La Nato è impreparata   alla minaccia russa

E se la Russia dovesse attaccare la Nato? Non saremmo in grado di difenderci. Mentre infuria la guerra nell’Est dell’Ucraina fra l’esercito regolare di Kiev e irregolari russi (ieri si è raggiunta una tregua, ma molto provvisoria e fragile), la domanda viene posta dal Comitato parlamentare per la Difesa della Camera dei Comuni britannica.

Già l’attacco asimmetrico alla Crimea, condotto con truppe irregolari prive di mostrine, mischiate a milizie locali e coronato da uno pseudo-referendum (messo in piedi in appena due settimane, senza alcun controllo legale), ha permesso alla Russia di annettere una regione dell’Ucraina senza neppure combattere. La Nato non ha potuto far altro che assistere e constatare l’insuccesso. I servizi di intelligence dei Paesi dell’Alleanza non sono neppure riusciti a prevedere la mossa di Mosca. Attualmente un’azione senza precedenti nella storia europea post-bellica rimane senza risposta, in aperta violazione del diritto internazionale. E d’altra parte: chi vorrebbe mai dichiarare guerra alla Russia, prima potenza nucleare del mondo?

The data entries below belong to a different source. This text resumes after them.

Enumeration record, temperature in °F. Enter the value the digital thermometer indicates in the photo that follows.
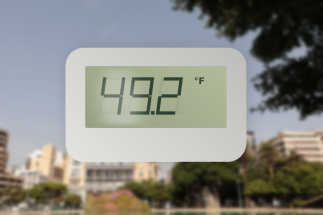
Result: 49.2 °F
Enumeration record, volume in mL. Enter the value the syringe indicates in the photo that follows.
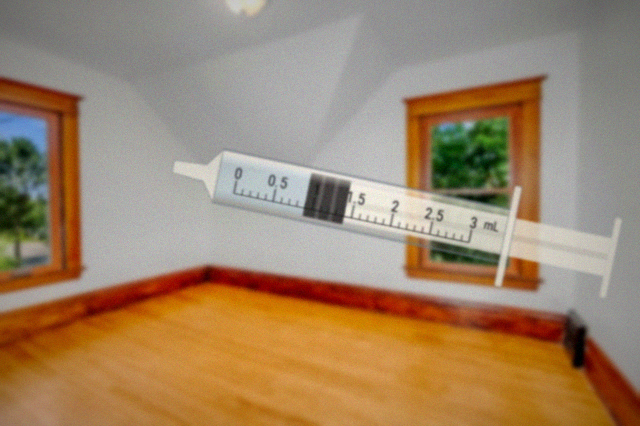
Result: 0.9 mL
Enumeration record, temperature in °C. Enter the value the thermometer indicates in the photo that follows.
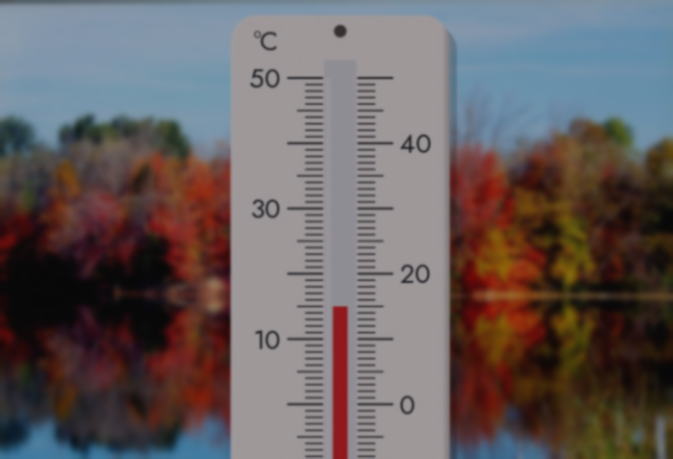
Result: 15 °C
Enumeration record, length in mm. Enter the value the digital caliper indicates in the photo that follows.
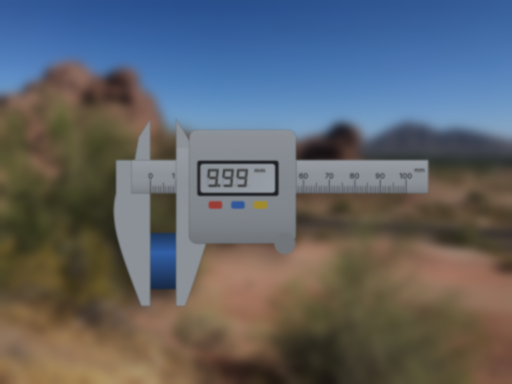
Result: 9.99 mm
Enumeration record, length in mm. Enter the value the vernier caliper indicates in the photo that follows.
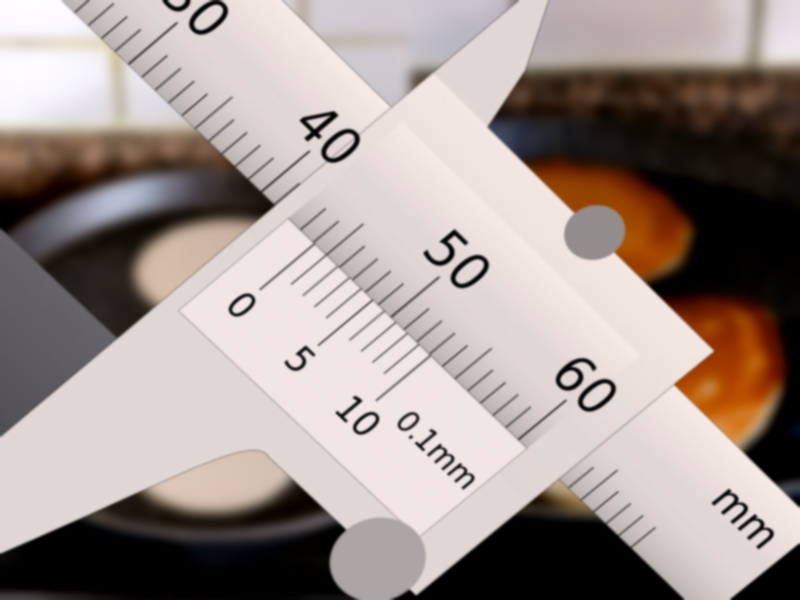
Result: 44.1 mm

Il problema è proprio questo: la Russia realizza i suoi disegni egemonici a spese dei vicini, senza alcuna dichiarazione di guerra e senza neppure muovere le truppe, rapidamente e facendo accettare il dato di fatto. Di fronte a una mossa del genere, non restano che due opzioni, entrambe perdenti: o l’accettazione del dato di fatto, o una guerra dichiarata (che non è neppure concepibile). Il problema si è ripetuto nell’Ucraina orientale. Due intere regioni, quelle di Donetsk e Luhansk, sono state, di fatto, annesse dalla Russia, sempre con gli stessi metodi usati per la Crimea. Da marzo ad oggi l’esercito regolare di Kiev è costretto a combattere una guerriglia sanguinosa, rischiando di spaccare in due il Paese e sempre con l’incubo latente di un intervento militare russo a “protezione della popolazione” (cioè dei volontari russi che combattono in Ucraina per conto di Mosca).

Il Comitato parlamentare britannico, nella sua relazione pubblicata ieri, afferma quel che è già sotto gli occhi di tutti: il conflitto ucraino mostra “serie carenze” nella preparazione della Nato ad affrontare una minaccia proveniente dalla Russia. Il pericolo di un attacco convenzionale o nucleare è ancora da considerarsi molto basso, ma il rischio di un attacco asimmetrico e non convenzionale, come quello testato con successo in Crimea, è invece molto concreto, soprattutto per i Paesi ex sovietici che confinano con la Russia (Estonia, Lettonia e Lituania), per la Polonia e per la Romania.

Il Comitato parlamentare britannico chiede che vengano subito varate riforme per scongiurare il pericolo. Fra queste, i provvedimenti più urgenti includono: costituire basi permanenti, con materiale pesante preposizionato, nelle repubbliche baltiche; includere nell’articolo 5 dell’Alleanza (mutua difesa) anche gli attacchi asimmetrici di forze irregolari e il cyber-terrorismo; potenziare le forze di intervento rapido; condurre più esercitazioni che coinvolgano i leader politici e militari di tutti i Paesi membri.

Il problema peggiore, però, come sottolineano i parlamentari britannici, è che in questo periodo può mancare “la volontà politica comune per intraprendere un’azione coordinata contro un attacco”. Leggasi: se la Russia dovesse invadere la Lettonia o l’Estonia, con i metodi già collaudati in Ucraina, gli altri Paesi della Nato, come l’Italia, la Francia, o la Grecia, potrebbero anche stare a guardare. E una parte delle nostre opinioni pubbliche tiferebbe certamente per Putin, anche in quel caso.